A empresa tem como atividade principal a filmagem de festas e eventos, mas, desde a fundação, fez dez pesquisas, ao custo total de R$ 30 mil, bancados pela própria empresa. Todas supostamente assinadas por Andrigo Rodrigues, estatístico em Santa Catarina. Procurado pelo GLOBO, ele negou ter feito o trabalho.

— Nunca falei com ninguém do Tocantins.
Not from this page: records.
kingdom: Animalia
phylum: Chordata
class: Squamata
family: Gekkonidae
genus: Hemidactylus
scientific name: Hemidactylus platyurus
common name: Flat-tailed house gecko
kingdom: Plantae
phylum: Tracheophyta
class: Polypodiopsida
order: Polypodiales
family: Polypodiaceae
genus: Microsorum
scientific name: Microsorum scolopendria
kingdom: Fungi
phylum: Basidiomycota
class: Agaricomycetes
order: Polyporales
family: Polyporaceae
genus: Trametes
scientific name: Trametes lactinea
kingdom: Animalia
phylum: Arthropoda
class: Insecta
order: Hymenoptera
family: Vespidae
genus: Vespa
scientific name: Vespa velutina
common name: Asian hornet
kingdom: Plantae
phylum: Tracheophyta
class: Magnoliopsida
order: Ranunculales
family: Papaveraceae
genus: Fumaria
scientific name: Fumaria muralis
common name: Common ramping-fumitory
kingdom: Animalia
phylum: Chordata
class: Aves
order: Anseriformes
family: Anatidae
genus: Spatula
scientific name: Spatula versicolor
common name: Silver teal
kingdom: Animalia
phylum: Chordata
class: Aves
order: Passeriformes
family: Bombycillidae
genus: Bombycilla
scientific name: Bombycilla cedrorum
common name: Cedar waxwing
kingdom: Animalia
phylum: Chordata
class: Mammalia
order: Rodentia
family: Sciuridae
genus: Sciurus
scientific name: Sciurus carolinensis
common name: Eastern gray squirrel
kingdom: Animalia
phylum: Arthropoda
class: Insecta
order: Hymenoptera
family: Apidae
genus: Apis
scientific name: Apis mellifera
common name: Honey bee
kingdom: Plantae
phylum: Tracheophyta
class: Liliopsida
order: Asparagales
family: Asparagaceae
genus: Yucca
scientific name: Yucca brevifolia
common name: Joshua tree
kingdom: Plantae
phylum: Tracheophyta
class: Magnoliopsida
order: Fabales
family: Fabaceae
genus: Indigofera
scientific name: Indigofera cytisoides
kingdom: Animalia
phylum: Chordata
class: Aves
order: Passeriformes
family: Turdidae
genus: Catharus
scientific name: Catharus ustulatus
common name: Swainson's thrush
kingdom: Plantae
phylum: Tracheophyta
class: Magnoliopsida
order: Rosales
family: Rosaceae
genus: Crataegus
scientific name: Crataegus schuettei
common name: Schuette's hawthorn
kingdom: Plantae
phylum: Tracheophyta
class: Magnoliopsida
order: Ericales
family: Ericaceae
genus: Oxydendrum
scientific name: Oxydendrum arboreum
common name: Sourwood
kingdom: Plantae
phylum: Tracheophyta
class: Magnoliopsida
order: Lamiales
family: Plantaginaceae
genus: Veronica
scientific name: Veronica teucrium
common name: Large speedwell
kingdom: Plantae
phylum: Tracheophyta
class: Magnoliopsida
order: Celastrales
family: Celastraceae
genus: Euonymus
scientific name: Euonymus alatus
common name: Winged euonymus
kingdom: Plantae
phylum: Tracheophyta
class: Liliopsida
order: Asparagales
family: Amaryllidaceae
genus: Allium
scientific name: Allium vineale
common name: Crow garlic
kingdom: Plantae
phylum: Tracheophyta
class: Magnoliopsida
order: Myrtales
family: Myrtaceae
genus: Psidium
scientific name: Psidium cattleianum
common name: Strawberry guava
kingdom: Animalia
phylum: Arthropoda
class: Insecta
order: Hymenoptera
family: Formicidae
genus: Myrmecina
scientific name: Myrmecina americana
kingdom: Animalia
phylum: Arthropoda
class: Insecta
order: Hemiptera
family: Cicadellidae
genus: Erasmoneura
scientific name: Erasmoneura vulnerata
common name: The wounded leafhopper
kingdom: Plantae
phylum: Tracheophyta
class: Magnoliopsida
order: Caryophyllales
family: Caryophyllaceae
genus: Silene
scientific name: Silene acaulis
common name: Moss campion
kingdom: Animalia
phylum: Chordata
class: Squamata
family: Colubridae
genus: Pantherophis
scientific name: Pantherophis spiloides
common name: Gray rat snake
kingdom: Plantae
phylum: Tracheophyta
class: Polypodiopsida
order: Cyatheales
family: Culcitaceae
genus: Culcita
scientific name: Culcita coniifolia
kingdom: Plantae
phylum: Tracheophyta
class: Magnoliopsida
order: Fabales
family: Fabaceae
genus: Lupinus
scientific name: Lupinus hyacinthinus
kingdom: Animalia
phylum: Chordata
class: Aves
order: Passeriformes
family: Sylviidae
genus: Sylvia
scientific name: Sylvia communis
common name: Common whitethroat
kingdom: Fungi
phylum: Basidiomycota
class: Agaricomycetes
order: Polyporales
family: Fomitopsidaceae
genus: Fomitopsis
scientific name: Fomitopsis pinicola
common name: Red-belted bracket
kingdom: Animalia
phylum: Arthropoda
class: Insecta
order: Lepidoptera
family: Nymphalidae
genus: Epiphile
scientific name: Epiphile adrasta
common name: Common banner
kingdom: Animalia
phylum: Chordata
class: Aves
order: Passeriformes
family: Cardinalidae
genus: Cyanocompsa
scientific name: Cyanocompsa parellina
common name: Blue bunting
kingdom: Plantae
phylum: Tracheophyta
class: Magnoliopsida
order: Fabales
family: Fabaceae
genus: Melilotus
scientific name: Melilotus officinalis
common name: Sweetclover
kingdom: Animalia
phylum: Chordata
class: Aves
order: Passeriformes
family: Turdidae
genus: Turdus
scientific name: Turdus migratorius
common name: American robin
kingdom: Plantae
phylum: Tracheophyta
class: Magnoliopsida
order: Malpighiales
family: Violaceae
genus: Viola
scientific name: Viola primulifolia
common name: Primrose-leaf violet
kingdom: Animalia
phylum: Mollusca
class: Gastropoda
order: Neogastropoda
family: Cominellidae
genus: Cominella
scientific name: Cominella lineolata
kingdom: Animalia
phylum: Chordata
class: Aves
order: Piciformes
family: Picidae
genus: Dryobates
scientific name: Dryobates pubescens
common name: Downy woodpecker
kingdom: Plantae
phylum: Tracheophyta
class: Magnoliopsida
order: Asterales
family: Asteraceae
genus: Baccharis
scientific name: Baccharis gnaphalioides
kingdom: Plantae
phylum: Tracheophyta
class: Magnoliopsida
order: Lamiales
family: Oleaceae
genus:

Nem registrado no Conselho de lá sou — disse ele, que registrou ocorrência sobre o caso.

Por telefone, um representante da empresa não soube informar os nomes dos estatísticos responsáveis pela pesquisa e desligou após ser questionado sobre Rodrigues ter negado trabalhar para a firma.

Em Ipiranga (PR), uma empresa de aluguel de vans para transporte da mulher do candidato a vereador Dodô Nascimento (PSB) foi acusada de realizar uma pesquisa eleitoral com registro inexistente de um matemático, quando a legislação exige um estatístico — a Justiça Eleitoral impediu a publicação.

Procurado, o candidato disse, inicialmente, que fez a pesquisa em nome de uma página de Facebook e que foi um equívoco o registro do matemático. Depois, negou ter feito o levantamento a pedido da página. Perguntado sobre o financiador do levantamento, desligou.

Já na Bahia, o Tribunal Regional Eleitoral deu registro de pesquisa a uma enquete de Facebook, enquanto no Rio Grande do Norte, a plataforma usada e registrada foi um formulário do Google.

A Associação Brasileira de Empresas de Pesquisa (Abep) levou à Procuradoria-Geral da República uma representação relatando a série de suspeitas.

— Estamos falando de algo em torno de R$ 45 milhões disponíveis para esse “benefício”, que é manter as cidades informadas com pesquisas gratuitas. Quando percebemos que estava acontecendo de maneira recorrente, imaginamos que houvesse alguma anomalia — ressaltou o coordenador do Conselho de Opinião Pública da Abep, João Francisco Meira.

Para o vice presidente do Conselho Federal de Estatística, Mauricio Pinho Gama, é preciso que o TSE tenha um controle maior do sistema usado para registrar os levantamentos.

— São sete regionais (do conselho) para todo o território nacional. Temos um número de funcionários pequeno. A gente tenta fazer o que pode, mas não é uma fiscalização eficaz — pontuou.

Em nota, o TSE informou que não realiza qualquer controle prévio sobre o resultado das pesquisas, tampouco gerencia ou cuida de sua divulgação, atuando sempre que é provocado por meio de representação. De acordo com o tribunal, um sistema com mais segurança para o registro de pesquisas será implementado no ano que vem.